John 12:20-13:20 #eebc2018

John leaves out some details in John 12. It may seem that Philip acted swiftly in trying to introduce the Greeks to Jesus. After all, that is why they came.

What got left out is that first, Philip told the Greeks that they weren’t dressed quite right and sent them for different clothing. Then, Philip pointed out that they weren’t quite the target demographic for evangelism. After that, Andrew came alongside and made sure that the Greeks were ready to come up with some seed money to demonstrate their faith. Finally, Andrew and Philip realized that they also had to get the Greeks on-board with the long-term political agenda of the disciples. After all, there was no sense letting strange folks like Greeks come to Jesus until they were ready to be just like those already there.

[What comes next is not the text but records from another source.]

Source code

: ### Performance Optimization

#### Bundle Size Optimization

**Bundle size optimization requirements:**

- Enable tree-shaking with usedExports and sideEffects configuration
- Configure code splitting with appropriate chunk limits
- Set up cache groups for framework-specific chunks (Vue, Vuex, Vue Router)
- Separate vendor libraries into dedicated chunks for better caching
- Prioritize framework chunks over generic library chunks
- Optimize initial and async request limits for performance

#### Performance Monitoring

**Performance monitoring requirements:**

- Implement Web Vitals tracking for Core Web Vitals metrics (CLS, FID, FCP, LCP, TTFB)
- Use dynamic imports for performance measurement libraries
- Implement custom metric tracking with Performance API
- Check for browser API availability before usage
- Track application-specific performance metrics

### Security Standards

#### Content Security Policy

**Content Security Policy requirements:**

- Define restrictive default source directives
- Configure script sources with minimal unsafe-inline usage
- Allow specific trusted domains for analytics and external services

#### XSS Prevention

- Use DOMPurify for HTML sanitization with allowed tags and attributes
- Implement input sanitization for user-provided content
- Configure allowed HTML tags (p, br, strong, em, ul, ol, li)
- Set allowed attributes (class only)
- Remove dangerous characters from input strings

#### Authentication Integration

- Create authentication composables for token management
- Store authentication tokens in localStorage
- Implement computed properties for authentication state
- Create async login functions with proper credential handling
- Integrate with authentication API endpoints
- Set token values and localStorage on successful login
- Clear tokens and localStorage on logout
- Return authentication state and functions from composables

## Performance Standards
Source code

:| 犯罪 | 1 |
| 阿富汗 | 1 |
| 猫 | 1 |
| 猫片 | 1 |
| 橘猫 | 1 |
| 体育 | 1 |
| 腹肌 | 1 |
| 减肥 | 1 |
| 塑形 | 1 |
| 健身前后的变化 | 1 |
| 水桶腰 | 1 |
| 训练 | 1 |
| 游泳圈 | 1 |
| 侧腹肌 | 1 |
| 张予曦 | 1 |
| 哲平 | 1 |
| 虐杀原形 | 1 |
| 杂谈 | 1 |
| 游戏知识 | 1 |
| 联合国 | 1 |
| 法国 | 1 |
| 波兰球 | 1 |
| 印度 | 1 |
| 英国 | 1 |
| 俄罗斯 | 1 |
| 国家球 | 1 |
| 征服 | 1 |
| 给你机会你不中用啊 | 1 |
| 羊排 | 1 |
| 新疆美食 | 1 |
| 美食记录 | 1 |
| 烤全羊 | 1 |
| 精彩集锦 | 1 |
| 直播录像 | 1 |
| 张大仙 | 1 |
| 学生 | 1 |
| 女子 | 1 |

Or, perhaps, John has all the details right. The Greeks come and say they want to see Jesus, and Philip (with Andrew’s help) makes it happen. He gets out of the way, sets aside his own (possible) prejudices, and puts people in the presence of Jesus.

If the earlier paragraph sounds like anything you might think is a good idea–or like what you think we ought to do as a church–may I politely suggest that you re-read the Word of God and repent from that sinful approach to people?

Then we have the voice from heaven, speaking of the glory of the Father. Why do we have this again? We had a voice at the baptism of Jesus, we had a voice on the Mount of Transfiguration, why again?

It goes back to the Greeks. And remember, for the typical Jewish view of the era, anybody “not-Jew” and “not-Samaritan” was Greek. The glory of God is not restricted to one nation…it is for all people.

The references back to Isaiah are a good reminder for those who wonder what’s gone wrong with the world even today–who listens? Not all, sometimes not very many at all!

The washing of the disciples’ feet is an important part of the Last Supper narrative. Why does it matter? It’s the work of a servant, and it’s taken on by the One who does not have to serve any one else. Yet He chooses to do so.

Who do you serve that, in your mind, does not deserve it? And with what attitude? Anyone can be condescending in their hearts to “serve” others–it happens frequently as we serve for the sake of smoothing our guilt–but are you serving with an open heart?

Now, don’t stop serving until your attitude is right–serve others until your attitude gets right! If we are going to be like Jesus, then our actions and hearts should be right. Don’t abandon the one for the other!